■ MATERIAL FOR THIS EXERCISE
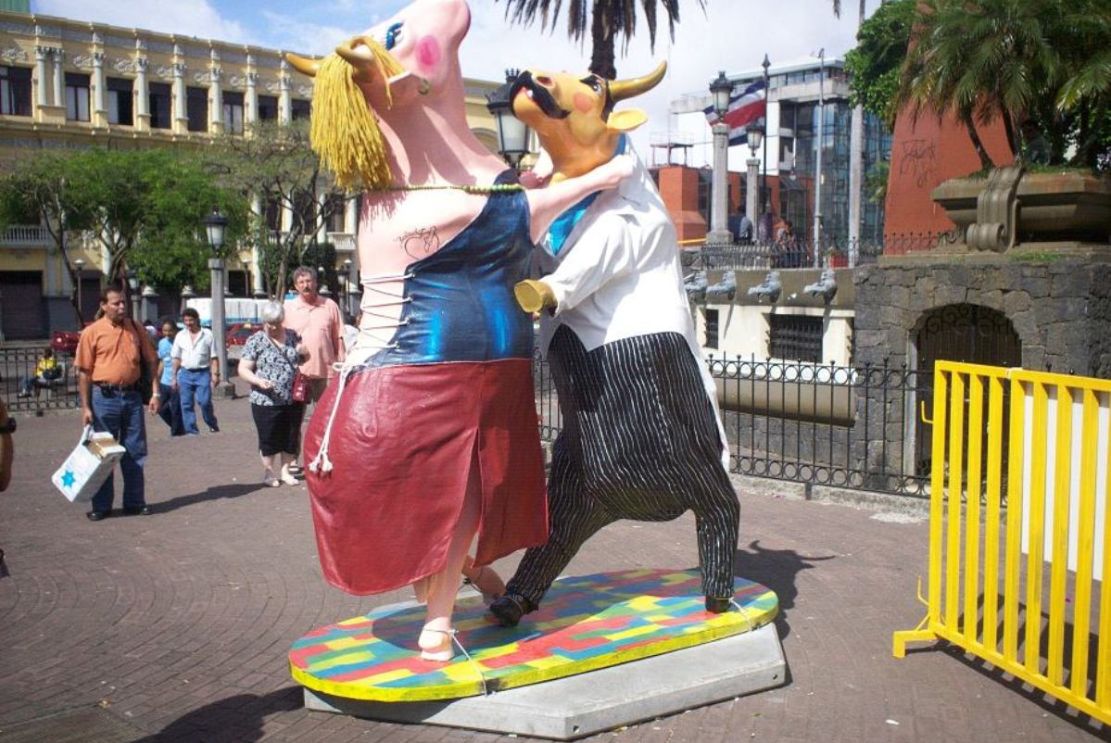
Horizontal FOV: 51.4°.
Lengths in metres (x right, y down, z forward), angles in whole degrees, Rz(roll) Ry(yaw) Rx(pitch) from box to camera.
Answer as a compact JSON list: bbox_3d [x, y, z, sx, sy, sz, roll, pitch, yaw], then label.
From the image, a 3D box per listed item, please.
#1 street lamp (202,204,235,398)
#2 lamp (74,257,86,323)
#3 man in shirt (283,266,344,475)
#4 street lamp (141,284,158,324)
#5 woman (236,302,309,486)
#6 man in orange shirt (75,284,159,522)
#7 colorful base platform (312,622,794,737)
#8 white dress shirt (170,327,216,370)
[{"bbox_3d":[-6.058,-1.227,20.800,0.500,3.450,0.500,0,5,0],"label":"street lamp"},{"bbox_3d":[-20.130,-2.890,49.000,0.420,3.900,0.420,0,5,0],"label":"lamp"},{"bbox_3d":[-2.147,-0.004,10.250,0.560,1.840,0.380,-1,5,-12],"label":"man in shirt"},{"bbox_3d":[-17.572,-2.507,50.000,0.700,2.600,0.700,0,5,0],"label":"street lamp"},{"bbox_3d":[-2.471,0.181,10.000,0.600,1.570,0.420,-2,5,-18],"label":"woman"},{"bbox_3d":[-3.181,0.226,8.400,0.580,1.700,0.380,-3,5,-30],"label":"man in orange shirt"},{"bbox_3d":[-0.024,1.158,4.985,2.250,0.180,1.600,-3,5,-33],"label":"colorful base platform"},{"bbox_3d":[-4.769,-0.311,15.200,0.570,0.560,0.310,-1,5,-11],"label":"white dress shirt"}]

■ WHAT YOU SHOULD DO
From the data above, output only the lines between the line containing "#4 street lamp (141,284,158,324)" and the line containing "#7 colorful base platform (312,622,794,737)", inclusive, exactly as written.

■ EXERCISE OUTPUT
#4 street lamp (141,284,158,324)
#5 woman (236,302,309,486)
#6 man in orange shirt (75,284,159,522)
#7 colorful base platform (312,622,794,737)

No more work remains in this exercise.